(EXCERPT PROVIDED)
Sunday, 12 August 2018

‘I am the bread of life. Whoever
comes to me will never
be hungry, and whoever believes
in me will never be thirsty’

‘This is the bread that comes down from heaven, so that one may eat of it and not die’ (John 6: 50) … bread prepared on Saturday for the Sunday Liturgy in Ouranoupolis, near Mount Athos (Photograph: Patrick Comerford, 2018)

Patrick Comerford

Sunday 12 August 2018,

The Eleventh Sunday after Trinity (Proper 14B).


11.30 a.m., Morning Prayer, Holy Trinity Church, Rathkeale, Co Limerick.

Readings: II Samuel 18: 5-9, 15, 31-33; Psalm 130; Ephesians 4: 25 to 5: 2; John 6: 35, 41-51.

David and Absalom (Marc Chagall, 1956)

May I speak to you in the name of God, + Father, Son and Holy Spirit. Amen.

One of the reasons I find many people say they are turned off the Old Testament is the amount of violence they find in it.

People who seem to have no problems watching boxers punch each other around the head in the ring, or watching ‘mixed martial arts,’ have real problems when it comes to stories in the Old Testament of wars, murders and battles.

And we have them all in our Old Testament reading this morning (II Samuel 18: 5-9, 15, 31-33).

It is a story of violence: father and son fighting each other after son has violated sister; mercenaries brought in; pitched battles with slaughter and overkill – in those days a battle force of 20,000 amounted to weapons of mass destruction in the Middle East.

After speaking at the Hiroshima Day commemorations in Dublin last Monday [6 August 2018], I am only too aware that trying to find religious meaning in all of this, with our modern approaches to issues of justice and peace, is such a difficult task.
(End EXCERPT PROVIDED)
(PROVIDED DATA)
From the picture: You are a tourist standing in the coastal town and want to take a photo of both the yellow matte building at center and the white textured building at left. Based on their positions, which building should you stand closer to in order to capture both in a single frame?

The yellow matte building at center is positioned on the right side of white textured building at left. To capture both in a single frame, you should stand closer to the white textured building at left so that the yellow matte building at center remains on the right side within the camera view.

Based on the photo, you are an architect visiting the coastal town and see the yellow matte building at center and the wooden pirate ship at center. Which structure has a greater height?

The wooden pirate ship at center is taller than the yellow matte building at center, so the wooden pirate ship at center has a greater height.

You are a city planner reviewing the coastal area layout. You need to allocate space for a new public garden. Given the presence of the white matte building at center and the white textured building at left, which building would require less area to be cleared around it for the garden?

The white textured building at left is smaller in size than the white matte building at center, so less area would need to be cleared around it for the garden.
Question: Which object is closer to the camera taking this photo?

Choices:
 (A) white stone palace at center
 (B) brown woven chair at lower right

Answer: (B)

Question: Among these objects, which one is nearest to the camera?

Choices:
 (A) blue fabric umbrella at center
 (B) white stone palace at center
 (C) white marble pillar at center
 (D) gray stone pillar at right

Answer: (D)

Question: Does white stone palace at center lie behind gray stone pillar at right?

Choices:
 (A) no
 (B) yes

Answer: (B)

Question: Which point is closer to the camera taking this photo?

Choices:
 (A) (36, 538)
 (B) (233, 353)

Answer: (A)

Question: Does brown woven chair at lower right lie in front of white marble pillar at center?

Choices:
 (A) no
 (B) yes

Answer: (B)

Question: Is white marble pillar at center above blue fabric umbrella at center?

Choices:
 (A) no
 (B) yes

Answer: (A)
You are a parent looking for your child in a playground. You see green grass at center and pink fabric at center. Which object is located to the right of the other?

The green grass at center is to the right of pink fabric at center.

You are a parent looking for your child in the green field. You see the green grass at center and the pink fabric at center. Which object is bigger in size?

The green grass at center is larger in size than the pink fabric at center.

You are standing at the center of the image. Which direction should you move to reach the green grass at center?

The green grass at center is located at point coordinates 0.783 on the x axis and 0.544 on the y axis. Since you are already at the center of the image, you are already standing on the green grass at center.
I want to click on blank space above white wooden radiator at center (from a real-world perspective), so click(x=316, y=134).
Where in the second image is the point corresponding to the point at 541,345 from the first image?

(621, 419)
(End PROVIDED DATA)
(PROVIDED DATA)
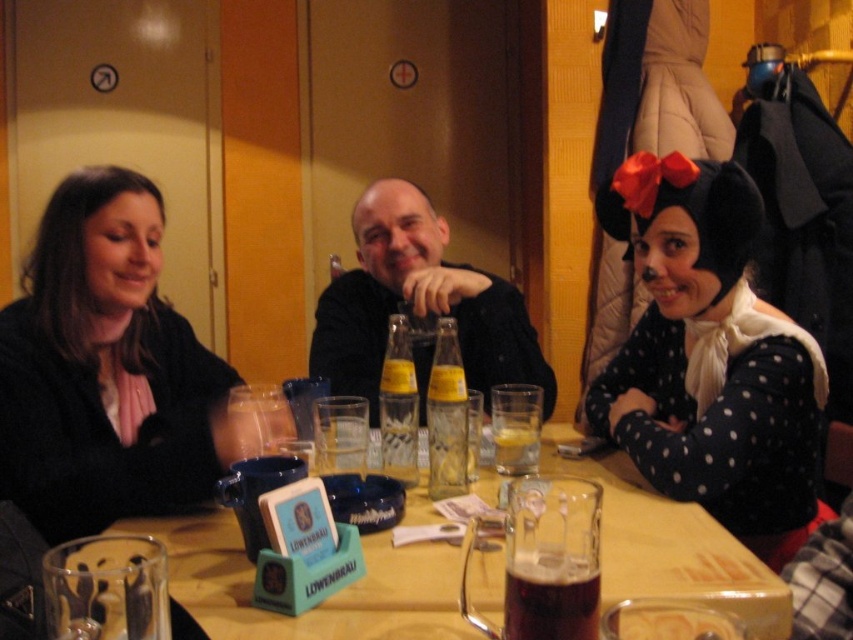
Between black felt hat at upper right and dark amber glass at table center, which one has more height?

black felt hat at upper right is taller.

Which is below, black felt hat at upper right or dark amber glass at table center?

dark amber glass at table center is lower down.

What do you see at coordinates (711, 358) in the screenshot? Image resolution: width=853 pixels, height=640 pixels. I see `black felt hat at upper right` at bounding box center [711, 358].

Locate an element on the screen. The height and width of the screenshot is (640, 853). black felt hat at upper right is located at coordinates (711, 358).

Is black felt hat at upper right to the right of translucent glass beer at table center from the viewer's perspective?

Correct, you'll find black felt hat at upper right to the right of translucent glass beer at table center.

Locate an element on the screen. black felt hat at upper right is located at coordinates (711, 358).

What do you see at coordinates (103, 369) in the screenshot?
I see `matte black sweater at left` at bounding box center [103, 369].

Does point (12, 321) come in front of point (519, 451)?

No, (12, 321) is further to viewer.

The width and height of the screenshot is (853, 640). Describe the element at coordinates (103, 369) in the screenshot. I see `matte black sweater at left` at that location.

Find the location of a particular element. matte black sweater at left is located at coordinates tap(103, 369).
(End PROVIDED DATA)
PROMPT 1:
Echo the sermon word for word, everything from "David and Absalom" down to "murders and battles.".
PROMPT 2:
Carry on the sermon from the point where it stops.
The records play no part in what is asked here.

RESPONSE AREA 1:
David and Absalom (Marc Chagall, 1956)

May I speak to you in the name of God, + Father, Son and Holy Spirit. Amen.

One of the reasons I find many people say they are turned off the Old Testament is the amount of violence they find in it.

People who seem to have no problems watching boxers punch each other around the head in the ring, or watching ‘mixed martial arts,’ have real problems when it comes to stories in the Old Testament of wars, murders and battles.

RESPONSE AREA 2:
So difficult, in fact, that it is not surprising to find some people find it difficult to reconcile the God of the Old Testament with the loving God that Christ speaks of as Father three times in this morning’s Gospel reading (see John 6: 44, 45, 46), and also, in the Lord’s Prayer, speaks of him in the simple and direct Aramaic of his day as Abba.

And yet, as we wade through the horror and gore in our first reading, we can realise that we have here a story that allows us to catch a glimpse of the love of God as a perfect father.

David has never been a perfect husband, nor has he ever been a perfect father, never a perfect king.

All these failings are there to see in earlier stories in this book: David and Bathsheba and the murder of Uriah (II Samuel 11: 2-27), and then David’s failure to deal with Amnon’s violation of his own half-sister Tamar (II Samuel 13: 1-21).

In this story, David’s love for his first-born son and heir is great, but it prevents him from administering justice.

There is an old legal adage or maxim that justice delayed is justice denied. Frustrated by David’s inaction, his third but second surviving son, Absalom, takes the law into his own hands, and has Amnon killed. After time in exile, through Joab’s mediation, Absalom returns to the court of his father, King David.

But David’s refusal to see him for two years leads Absalom to hate his father. Absalom plans a coup d’état. He knows how to capitalise on festering resentment to the growth of David’s empire, court and bureaucracy, and to David’s inability to accept changing social patterns and values.

Absalom marches on Jerusalem. Fleeing the city, David escapes across the River Jordan with his army and begins a military comeback. He divides his army into three groups, one each commanded by Joab, Abishai and Ittai (verse 5).

But David’s advisers keep the king away from any direct involvement in the decisions about what should happen to Absalom.

David orders his commanders to ‘deal gently’ with his rebellious son. Despite his rebellion, David still loves Absalom, perhaps hoping against hope at this late stage to save his life.

The battle is fought in the ‘forest of Ephraim’ (verse 6), on the east bank of the River Jordan. But Absalom’s militia, ‘the men of Israel’ (verse 7), are no match for David’s army.

It is a cataclysmic battle. In the midst of the slaughter, in the killing of perhaps tens of thousands of people, we hear of the death of one individual, the wayward Absalom, whose rebellion against his father began with good intent.

As he is riding through the forest, the handsome prince is caught by the ‘head,’ perhaps by his long, dangling hair, which he cut only once a year, and he is left dangling from the branches of a great oak tree (verse 9; see II Samuel 14: 25-26).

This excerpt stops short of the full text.